2. The rise of Ibn ‘Arabī: Ibn ‘Arabī was trained in the Sufi tradition of the Western Islam. He formulated a philosophical mysticism that soon pervaded the whole Islamic world. The popularity of his philosophical mysticism in Persia and its neighboring territories coincided with the collapse of the caliphate and the freedom of expression. Moreover, since the introduction of the Greek philosophy into the Islamic world, the Shi’as contributed the most in the development of the Islamic philosophy, and thus, they soon absorbed Ibn ‘Arabī’s philosophical mysticism and founded a Shiite tradition in the interpretation of Ibn ‘Arabī’s work, which is still alive today.

3. The rise of Khwājah Naṣīr al-Dīn al-Ṭūsī: Ṭūsī may well be referred to as the first prominent Shiite scholar who prepared the ground for the introduction of Sufi doctrines into Shiism. There were sporadic attempts before him by some Shiite scholars in Rey and Hillah (who cited Sufi doctrines in their work).

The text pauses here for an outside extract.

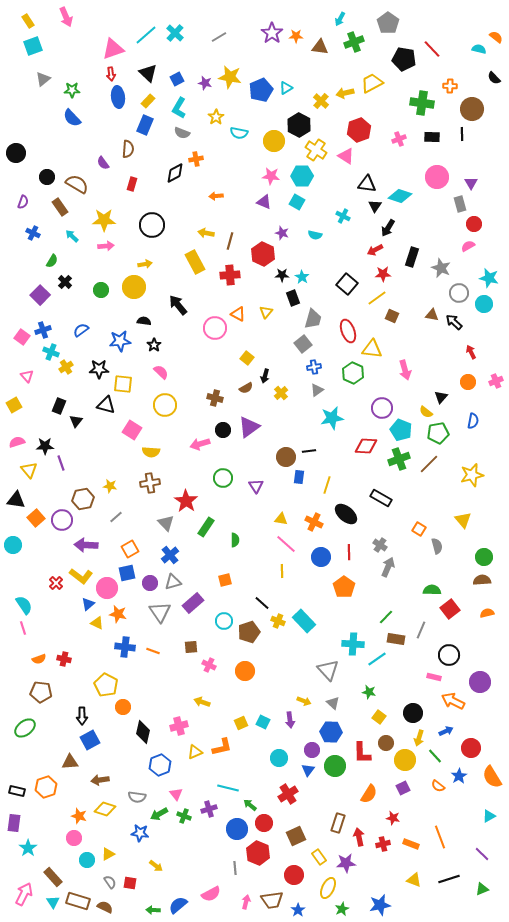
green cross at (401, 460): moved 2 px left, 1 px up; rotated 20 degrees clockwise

However, their influence is not comparable to that of Ṭūsī. He was a philosopher and a commentator on Avicenna’s work, and at once a prominent theologian who introduced philosophical issues into Shiite theology.

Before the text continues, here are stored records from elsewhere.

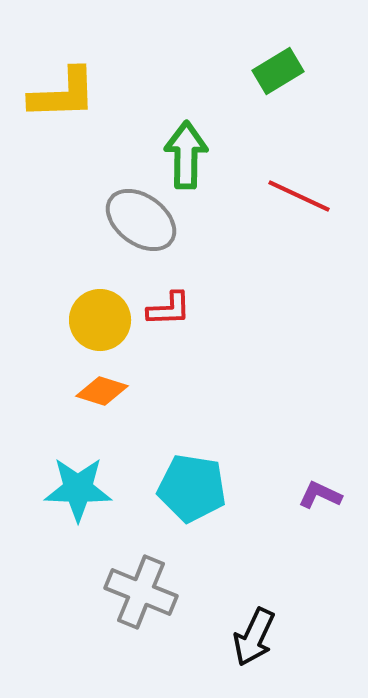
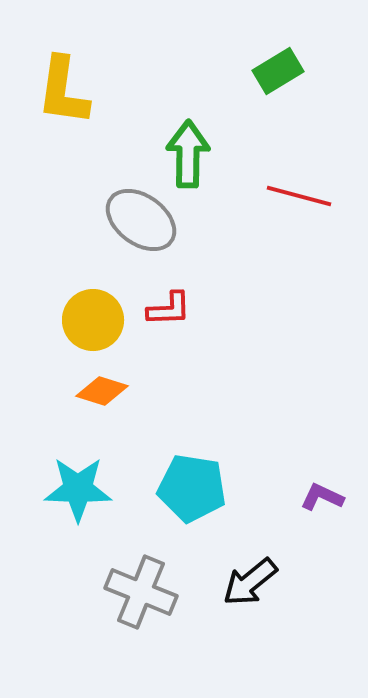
yellow L-shape: moved 3 px up; rotated 100 degrees clockwise
green arrow: moved 2 px right, 1 px up
red line: rotated 10 degrees counterclockwise
yellow circle: moved 7 px left
purple L-shape: moved 2 px right, 2 px down
black arrow: moved 4 px left, 55 px up; rotated 26 degrees clockwise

9.    From Sufism to Twelver Sunnism [Slide 11]
The process of the Sufi approximation to Shiite beliefs (let me emphasize that the process was at first only an approximation to Shiite beliefs concerning Imamate and the acceptance of the Twelve Imams as interior successors of the Prophet or Sufi Poles; otherwise, it was still a taboo for Sunnis, even Sufi Sunnis, to approximate the Shiite community) led to a wonderful phenomenon, which is known today in Iran as “Twelver Sunnism”, that is, people who count as Sunnis in theological and jurisprudential respects (mainly Maturidis and Hanafis), and yet they accept the Twelve Shiite Imams as interior successors of the Prophet and Sufi Poles in Sufi respects. In this respect, they do not take any of the Prophet’s companions or Tābi’ūn as equivalent to the Imams.
The Twelver Sunni view was accepted by many Sufi paths, such as Safavids, Baktashids, Chistis, Nurbakhshis, Dhahabis, and Ni’matullāhīs.

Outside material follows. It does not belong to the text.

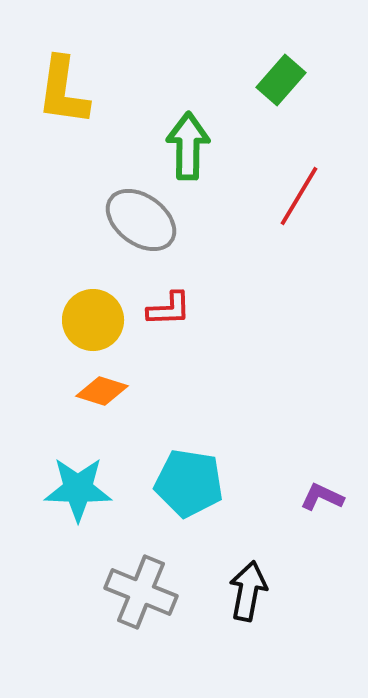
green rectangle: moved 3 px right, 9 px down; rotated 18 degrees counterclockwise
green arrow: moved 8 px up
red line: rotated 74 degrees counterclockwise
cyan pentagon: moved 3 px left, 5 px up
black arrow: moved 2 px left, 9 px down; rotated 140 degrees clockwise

10.    From Twelver Sunnism to Shiism [Slide 12]
The Safavid order—followers of Sheikh Ṣafī al-Dīn Ardabīlī—was a Sufi order that underwent a development from Sunnism to Twelver Sunnism within two centuries, and eventually ended up in Shiism. The order overtook the political power in Iran in the 16th century, and announced and recognized Shiism as the official Islamic denomination in Iran. Influenced by the Safavid order, other Sufi orders in Iran (Nurbakhshis, Dhahabis, and Ni’matullahis) came to convert to Shiism. However, Sufi orders outside Iran remained Twelver Sunnis.

11.    The Current Status [Slide 13]
Today, there are two types of mysticism among Shi’as: (1) mysticism of Khānqahs, which are inheritors of Sufi orders that moved from Sunnism to Shiism, and (2) philosophical and scholastic mysticism, which is common today in Islamic seminaries and universities and is centered on the views of Ibn ‘Arabī, albeit with a Shiite Sadraean interpretation thereof.

12.    Final Remarks
My survey was a brief and condensed historical look at the relationship between Shiism and Sufism. It is obvious that a history of longer than one thousand years cannot be recounted in one sitting. As Hafiz of Shiraz says, “there are thousand points here more subtle than hair.”
There is a much more important issue in the discussion of the relationship between Sufism and Shiism: can Sufism or mysticism be extracted or inferred from Shiite principles, texts, or literature? This is outside of the scope of the issue of the historical development of Sufism and Shiism, and is mainly concerned with contents, rather than the history. I hope to tackle this latter issue on another occasion.